Subject: Bug 42131 Author: tkoenig Date: Mon Nov 30 20:35:41 2009 New Revision: 154839 URL: http://gcc.gnu.org/viewcvs?root=gcc&view=rev&rev=154839 Log: 2009-11-30 Thomas Koenig <tkoenig@gcc.gnu.org> PR fortran/42131 * trans-stmt.c (gfc_trans_do): Calculate loop count without if statements. Modified: trunk/gcc/fortran/ChangeLog trunk/gcc/fortran/trans-stmt.c
Fixed on trunk. Closing.
Subject: Re: Weird translation of DO loops On Mon, 30 Nov 2009, tkoenig at gcc dot gnu dot org wrote: > > > ------- Comment #22 from tkoenig at gcc dot gnu dot org 2009-11-30 19:15 ------- > (In reply to comment #21) > > > the "sign" for unsigned steps is always 1, you don't seem to account > > for unsignedness? > > (Un)fortunately, there are no unsigned varaibles in Fortran. > > > Note that I believe generating > > > > step_sign = fold_build3 (fold_build2 (LT_EXPR, boolean_type_node, > > step, build_int_cst (TREE_TYPE (step), > > 0)), > > build_int_cst (type, -1), build_int_cst (type, 1)); > > > > is better as that allows more freedom for fold and efficient expansion > > for the target.
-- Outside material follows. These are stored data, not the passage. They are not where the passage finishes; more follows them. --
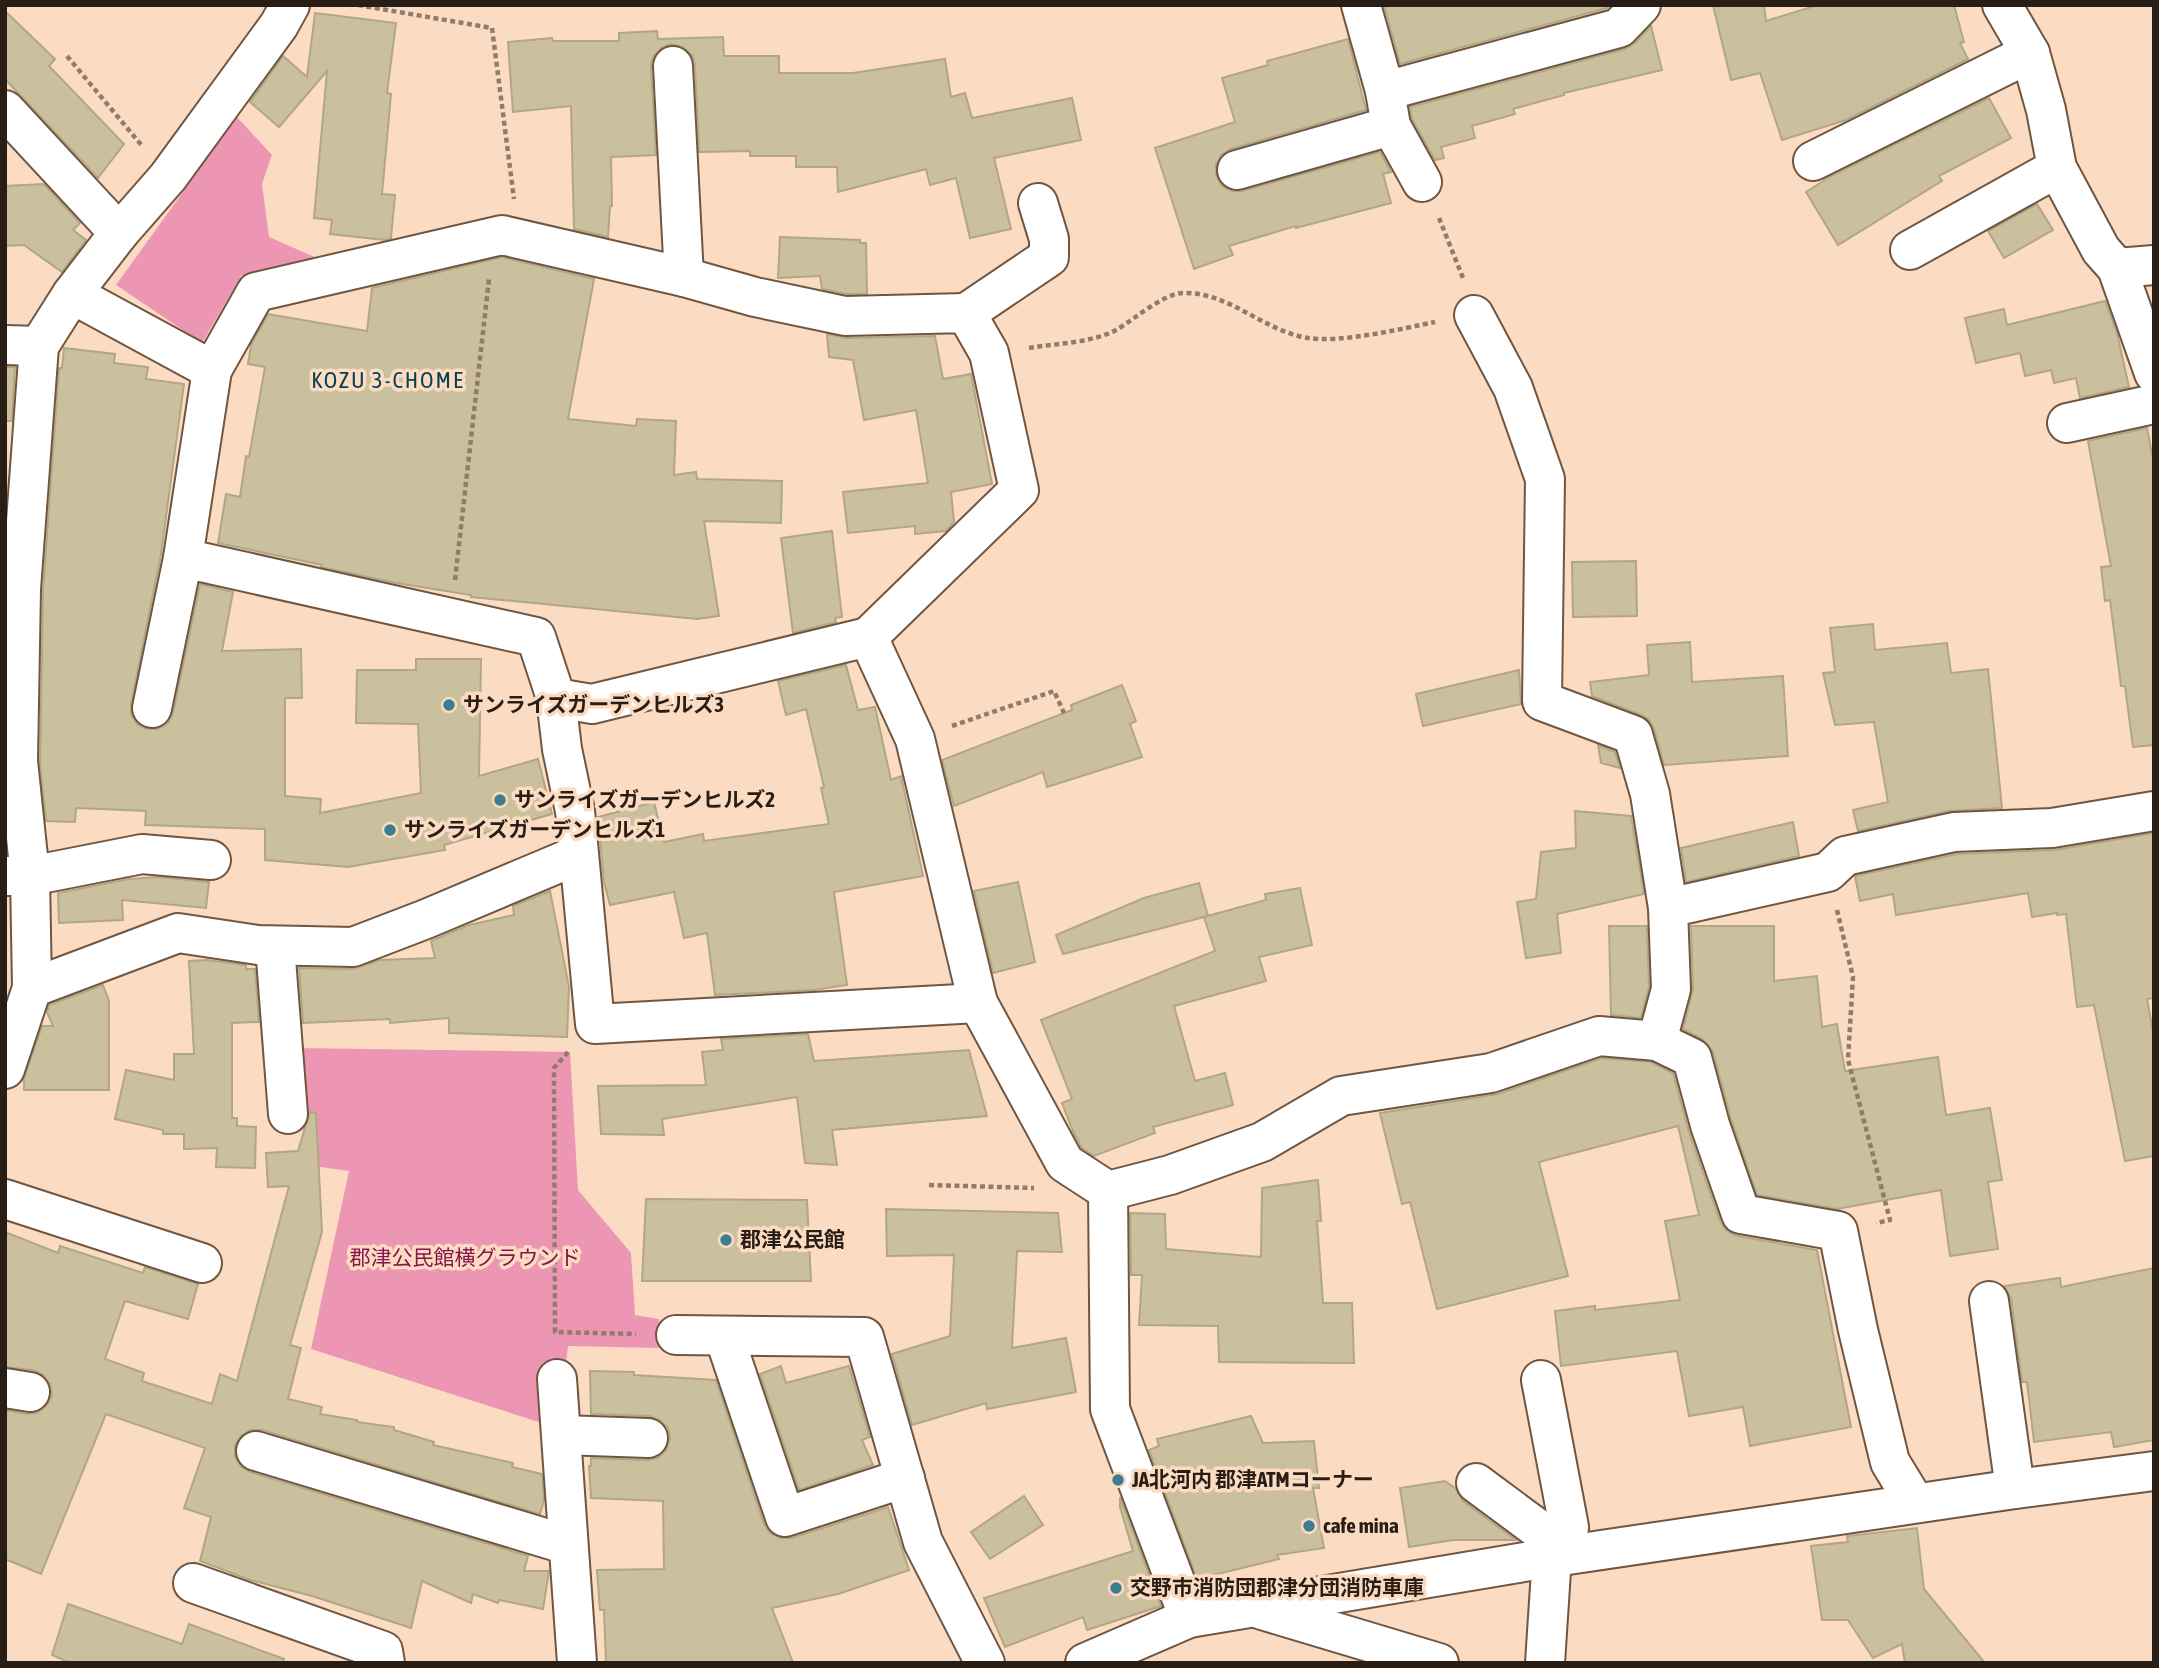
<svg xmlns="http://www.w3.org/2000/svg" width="2159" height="1668" viewBox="0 0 2159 1668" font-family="'Asap Condensed','Noto Sans JP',sans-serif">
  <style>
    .green { fill: #ed96b4 }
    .building { fill: #cbc09e; stroke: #b1a685; stroke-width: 2 }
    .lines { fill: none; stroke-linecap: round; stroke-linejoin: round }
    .minor-casing { stroke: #705641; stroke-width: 42 }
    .path { stroke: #917c6c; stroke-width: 4.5; stroke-dasharray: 5 3.5; stroke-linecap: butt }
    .minor { stroke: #fff; stroke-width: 38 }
    .poi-dot { fill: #3c7e90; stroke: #fbdcc3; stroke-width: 2.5 }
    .labels { text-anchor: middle; stroke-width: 7; stroke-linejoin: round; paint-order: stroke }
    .poi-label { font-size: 21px; font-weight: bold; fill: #291e15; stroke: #fbdcc3; text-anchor: start }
    .park-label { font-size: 21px; fill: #85154c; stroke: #fbdcc3 }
    .neighbourhood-label { font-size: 23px; letter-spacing: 2px; fill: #06414f; stroke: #fbdcc3 }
  </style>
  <rect width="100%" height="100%" fill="#fbdcc3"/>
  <g class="green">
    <path d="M237 117 272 155 262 184 269 237 326 262 241 276 202 343 116 285Z"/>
    <path d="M296 1048 570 1052 578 1190 631 1253 635 1315 659 1319 660 1348 568 1346 566 1364H544L545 1424 311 1349 349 1171 306 1165Z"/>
  </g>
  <g class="building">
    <path d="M1384 5H1610L1607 8 1400 64Z"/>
    <path d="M1713 5H1764L1766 21 1818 5H1954L1964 42 1960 43 1968 59 1846 120 1782 140 1760 73 1731 80Z"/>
    <path d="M5 11 55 59 49 66 124 144 98 178 5 79Z"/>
    <path d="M315 13 396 23 387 93 391 94 382 194 395 195 391 238 385 240 330 234 332 220 314 218 327 71 279 127 250 102 283 56 307 77Z"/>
    <path d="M1651 26 1662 70 1564 93V95L1513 109 1515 114 1472 126 1475 138 1441 147 1444 158 1435 160 1412 119 1410 107 1625 49 1635 43Z"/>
    <path d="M657 31 658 39 723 37 724 56H779V73H853L945 59 951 97 965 93 972 118 1072 98 1081 140 994 158 1011 229 970 238 956 178 930 185 926 169 838 192 837 167H796V156H750V151L699 152 695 64 692 55 683 47 671 44 661 48 653 57 651 66 656 155 611 157 612 206H610L608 237 574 229 571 106 513 112 508 42 552 38 553 41H619V33Z"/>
    <path d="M1348 39 1366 110 1231 149 1221 155 1216 164V175L1222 186 1232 191H1242L1380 152 1391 172 1383 174 1391 203 1296 228V226L1229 246 1233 255 1194 269 1155 148 1235 122 1222 78 1268 65 1267 61Z"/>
    <path d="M1989 98 2011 138 1939 176 1942 181 1838 245 1806 192 1831 176Z"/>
    <path d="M44 184 80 223 73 230 86 240 62 272 24 245 5 246V186Z"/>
    <path d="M2037 204 2053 230 2004 258 1988 231Z"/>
    <path d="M780 237 860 240V243H866L867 294H847L822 289 820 276 778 278Z"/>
    <path d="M502 257 594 279 568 419 636 426 637 419 676 421 674 475 696 472 697 479 782 481 781 523 704 521 719 616 697 619 471 597V595L396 583 321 567 322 565 218 543 226 494 240 497 246 456 249 457 265 367 248 364 251 345 268 314 367 331 372 288Z"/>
    <path d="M2105 301 2117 333 2129 387 2080 398 2076 378 2054 383 2051 370 2025 376 2020 353 1976 363 1965 318 2004 309 2007 325Z"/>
    <path d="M827 334 846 338 935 336 943 379 971 374 992 484 951 492 954 522 946 531 915 534V526L848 533 843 492 928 483 916 410 864 420 853 360 829 357Z"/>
    <path d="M64 348 115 354 114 363 148 367 146 379 184 384 161 554 131 704V714L137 724 147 729H158L168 723 173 713 200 584 233 592 222 651 301 649 302 698H285V796L321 799 320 813 421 793 418 724 356 723 357 670H416V659H481L479 776 538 759 552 814 444 845 445 850 348 867 265 860V829L145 825 146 811 76 808 75 822 46 821 40 765 43 590 59 368H62Z"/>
    <path d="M5 367H15L12 421H5Z"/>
    <path d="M2147 428 2154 465V745L2133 747 2125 686H2121L2110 600 2105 601 2101 567 2111 566 2088 441Z"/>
    <path d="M832 531 842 617 835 618 836 622 793 633 781 538Z"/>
    <path d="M1636 561 1637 616 1573 617 1572 562Z"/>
    <path d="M1873 624 1875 650 1947 643 1951 673 1988 669 2002 808 1949 811 1858 831 1853 810 1888 802 1874 722 1835 725 1823 673 1835 672 1830 628Z"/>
    <path d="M1690 642 1692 682 1783 676 1788 756 1664 765 1654 729 1649 720 1641 715 1592 696 1590 682 1649 675 1647 645Z"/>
    <path d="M846 665 858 710 875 707 891 780 901 776 923 876 834 892 847 985 814 990 715 995 707 933 684 938 674 892 610 905 604 882 598 817 654 802 664 842 703 834 704 841 829 824 821 788 824 787 806 709 786 715 778 681Z"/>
    <path d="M1519 670 1521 704 1423 726 1416 694Z"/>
    <path d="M1122 685 1136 721 1130 724 1142 757 1047 787 1043 772 954 806 942 760 1072 710 1071 705Z"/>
    <path d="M1598 745 1615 752 1620 768 1601 763Z"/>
    <path d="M1575 811 1631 816 1644 894 1557 914 1561 953 1526 958 1517 902 1536 899 1541 852 1576 848Z"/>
    <path d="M1793 822 1799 856 1686 882 1681 848Z"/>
    <path d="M2154 833V998L2147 999 2154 1037V1156L2125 1161 2094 1005 2077 1007 2066 914 2057 915V913L2032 917 2028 893 1896 915 1893 894 1860 901 1855 876 1957 854 2055 850Z"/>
    <path d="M159 877 209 882 206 908 122 900 123 920 59 923 58 893 129 879Z"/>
    <path d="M1018 882 1035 962 993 973 974 891Z"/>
    <path d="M1199 883 1208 916 1063 954 1056 935 1144 898Z"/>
    <path d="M1300 888 1312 945 1259 957 1266 981 1174 1006 1195 1081 1225 1073 1233 1105 1153 1127 1155 1133 1094 1156 1082 1148 1073 1131 1062 1103 1072 1099 1041 1020 1215 951 1204 917 1266 900 1265 894Z"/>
    <path d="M550 891 569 987 567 1037 449 1033V1018L390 1023V1019L303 1023 299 968 353 969 380 960 435 958 431 941 469 925 514 915 513 906Z"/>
    <path d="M1609 926H1647L1649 987 1641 1018 1611 1015Z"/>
    <path d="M1691 926H1774V981L1817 976 1822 1027 1837 1024 1845 1071 1938 1057 1946 1115 1990 1108 2002 1180 1988 1182 1998 1249 1950 1256 1941 1190 1837 1209 1757 1195 1731 1119 1713 1052 1702 1039 1683 1029 1693 989Z"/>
    <path d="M207 960 246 965V969H255L259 1022 232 1023V1118H237V1126L256 1127 255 1168 216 1167 217 1148 184 1149V1134H163V1130L115 1119 126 1070 174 1080V1054H194L189 961Z"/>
    <path d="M103 985 109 1001V1090H24V1078L42 1026H53L47 1012 49 1005Z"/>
    <path d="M808 1034 814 1061 969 1050 987 1116 832 1130 837 1165 805 1163 797 1097 662 1119 664 1135 601 1134 598 1086 706 1085 702 1052 723 1050 721 1039Z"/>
    <path d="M1602 1058 1651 1062 1673 1073 1689 1132 1720 1221 1726 1230 1737 1236 1817 1250 1851 1427 1750 1446 1743 1407 1689 1416 1677 1351 1561 1366 1555 1311 1595 1306V1310L1680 1300 1665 1221 1699 1215 1678 1126 1539 1162 1568 1276 1437 1309 1410 1202 1402 1204 1380 1113 1498 1094Z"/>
    <path d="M310 1112 316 1113 322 1232 290 1345 301 1348 288 1399 322 1407 320 1414 357 1420V1422L394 1427V1430L434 1442 433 1445 513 1463 512 1467 542 1474 544 1500 540 1514 262 1430H250L241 1436 235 1445V1457L241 1466 250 1472 528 1556 524 1571H549L543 1609 499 1600 498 1603 473 1594 471 1603 422 1581 411 1628 312 1596 250 1580 200 1561 211 1517 184 1508 205 1448 106 1414 41 1574 5 1559V1410L27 1414 37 1413 47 1405 52 1395 50 1384 43 1375 33 1370 5 1367V1232L58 1253 60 1246 143 1273 145 1267 198 1284 188 1319 125 1301 105 1359 144 1373 142 1381 212 1404 220 1374 237 1381 289 1186 268 1187 266 1153 298 1151Z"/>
    <path d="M1318 1180 1321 1221H1317L1323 1303H1352L1354 1363 1219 1362 1218 1326 1139 1325 1142 1275H1131L1130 1213 1165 1214 1166 1249 1261 1257 1262 1188Z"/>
    <path d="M646 1199 807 1200 811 1281H642Z"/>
    <path d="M886 1209 1058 1213 1062 1252 1017 1251 1012 1348 1066 1338 1076 1392 987 1409 986 1403 912 1425 892 1354 950 1336 954 1255 887 1256Z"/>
    <path d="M2154 1268V1440L2114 1447 2111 1432 2034 1442 2027 1382H2022L2011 1298 2004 1286 2060 1278 2061 1287Z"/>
    <path d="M781 1366 786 1383 849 1366 870 1437 862 1440 873 1465 799 1490 760 1374Z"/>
    <path d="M590 1371 634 1372V1375L716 1380 764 1524 770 1533 780 1538H792L888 1507 909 1570 838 1594 772 1608 793 1663H606L604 1610H600L597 1570 664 1569 663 1501 591 1498 589 1466H591V1458L647 1460 658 1458 666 1450 670 1438 668 1428 660 1420 649 1416 591 1414Z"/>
    <path d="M1251 1416 1263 1443 1314 1441 1319 1488H1313L1324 1548 1277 1555 1279 1559 1197 1579 1149 1450 1159 1446 1157 1439Z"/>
    <path d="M1445 1481 1455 1488 1463 1501 1516 1540H1453L1409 1547 1400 1488Z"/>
    <path d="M1024 1496 1043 1525 990 1559 971 1532Z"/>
    <path d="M1120 1497 1161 1606 1087 1630 1083 1617 1005 1647 984 1598 1133 1551 1120 1507Z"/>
    <path d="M1917 1528 1924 1589 1985 1663H1905L1902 1644 1873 1658 1848 1620H1822L1811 1546 1848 1542 1847 1536Z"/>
    <path d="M68 1604 182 1644 189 1624 284 1659 283 1663H70L52 1655Z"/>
  </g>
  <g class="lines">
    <g class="minor-casing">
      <g id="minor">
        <path d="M1361 5 1385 91 1391 126 1422 182"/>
        <path d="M2002 5 2030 53 2046 110 2057 168 2101 250 2117 268 2154 373"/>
        <path d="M673 66 684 277"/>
        <path d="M1385 91 1619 28 1641 5"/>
        <path d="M5 110 119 233"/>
        <path d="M1813 161 2030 53"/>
        <path d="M1237 170 1391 126"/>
        <path d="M1910 250 2057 168"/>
        <path d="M2117 268 2154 265"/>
        <path d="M72 294 212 370 256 292 502 235 684 277 755 297 845 316 966 313 989 353 1019 490 868 637 915 739 978 1003 1065 1163 1108 1191 1110 1409 1189 1618"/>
        <path d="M966 313 1049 257V239L1038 203"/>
        <path d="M1474 315 1513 388 1545 479 1542 701 1633 735 1650 794 1668 908"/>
        <path d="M5 345 39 346"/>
        <path d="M212 370 183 558 536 637 556 698 592 704 868 637"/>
        <path d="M2067 423 2154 404"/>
        <path d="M556 698 562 749 575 811 595 1024 978 1003"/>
        <path d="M152 708 183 558"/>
        <path d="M5 876H30L142 854 211 860"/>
        <path d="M275 946 288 1114"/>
        <path d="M32 988 178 933 258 945 353 947 426 919 578 855"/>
        <path d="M1657 1041 1671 989 1668 908 1828 872 1845 856 1954 832 2052 828 2154 811"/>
        <path d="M5 1069 32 988 30 876 18 761 21 589 39 346 72 294 119 233 168 177 279 25 290 5"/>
        <path d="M1108 1191 1170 1175 1262 1142 1341 1096 1491 1073 1599 1036 1657 1041 1692 1058 1710 1125 1741 1214 1838 1231 1858 1330 1890 1462 1915 1503"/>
        <path d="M5 1199 202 1263"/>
        <path d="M1989 1301 2015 1489"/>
        <path d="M676 1335 864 1337 923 1542 985 1663"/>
        <path d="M724 1336 785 1517 905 1478"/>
        <path d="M557 1379 577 1663"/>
        <path d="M1541 1380 1569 1527 1553 1540"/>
        <path d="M5 1388 30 1392"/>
        <path d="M562 1435 648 1438"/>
        <path d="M256 1451 568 1545"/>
        <path d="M1476 1483 1553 1540 1545 1663"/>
        <path d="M193 1583 383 1651 385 1663"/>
        <path d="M1262 1610 1439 1663"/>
        <path d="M1085 1663 1189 1618 1554 1557 2015 1489 2154 1471"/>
      </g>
    </g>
    <g class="path">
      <path d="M358 5 492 28 514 199"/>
      <path d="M67 56 143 147"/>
      <path d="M1439 218 1463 278"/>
      <path d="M1029 348C1059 343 1092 343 1118 329 1134 319 1165 293 1183 293 1230 292 1263 331 1308 338 1341 343 1401 329 1435 322"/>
      <path d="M455 580 489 279"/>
      <path d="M952 726 1054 691 1064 713"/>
      <path d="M1837 910 1853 977 1848 1060 1890 1220 1876 1223"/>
      <path d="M568 1052 554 1068 555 1332 636 1334"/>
      <path d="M929 1185 1034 1188"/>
    </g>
    <use href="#minor" class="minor"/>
  </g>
  <g class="poi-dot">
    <circle cx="449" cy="705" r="7"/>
    <circle cx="500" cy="800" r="7"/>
    <circle cx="390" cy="830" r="7"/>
    <circle cx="726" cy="1240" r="7"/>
    <circle cx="1118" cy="1480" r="7"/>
    <circle cx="1309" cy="1526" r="7"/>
    <circle cx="1116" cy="1588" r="7"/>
  </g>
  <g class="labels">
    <g class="poi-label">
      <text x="463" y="712">サンライズガーデンヒルズ3</text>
      <text x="514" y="807">サンライズガーデンヒルズ2</text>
      <text x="404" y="837">サンライズガーデンヒルズ1</text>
      <text x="740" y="1247">郡津公民館</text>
      <text x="1132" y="1487">JA北河内 郡津ATMコーナー</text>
      <text x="1323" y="1533">cafe mina</text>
      <text x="1130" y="1595">交野市消防団郡津分団消防車庫</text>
    </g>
    <g class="park-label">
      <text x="465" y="1265">郡津公民館横グラウンド</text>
    </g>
    <g class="neighbourhood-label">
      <text x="388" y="388">KOZU 3-CHOME</text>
    </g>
  </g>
  <rect width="2159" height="1668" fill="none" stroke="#291e15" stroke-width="14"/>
</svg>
Just double-check that it also works for the > > unrolling ;) > > That doesn't work (something about fold_build3 needing five arguments > instead of three), so think I'll submit my patch "as is". Ah, of course ... more like step_sign = fold_build3 (COND_EXPR, type, fold_build2 (LT_EXPR, boolean_type_node, step, build_int_cst (TREE_TYPE (step), 0)), build_int_cst (type, -1), build_int_cst (type, 1)); Which still would be prefered IMHO. Richard. > Thanks for your comments! > > Thanks, > > Richard. > > > > >
Subject: Bug 42131 Author: jb Date: Tue Dec 1 18:32:37 2009 New Revision: 154876 URL: http://gcc.gnu.org/viewcvs?root=gcc&view=rev&rev=154876 Log: PR fortran/42131 Sign test using ternary operator Modified: trunk/gcc/fortran/ChangeLog trunk/gcc/fortran/trans-stmt.c
Subject: Bug 42131 Author: jb Date: Wed Dec 2 09:22:50 2009 New Revision: 154900 URL: http://gcc.gnu.org/viewcvs?root=gcc&view=rev&rev=154900 Log: Typo in ChangeLog entry for PR fortran/42131 Modified: trunk/gcc/fortran/ChangeLog
AFAICT the inner loop of PR42108 is still unrolled.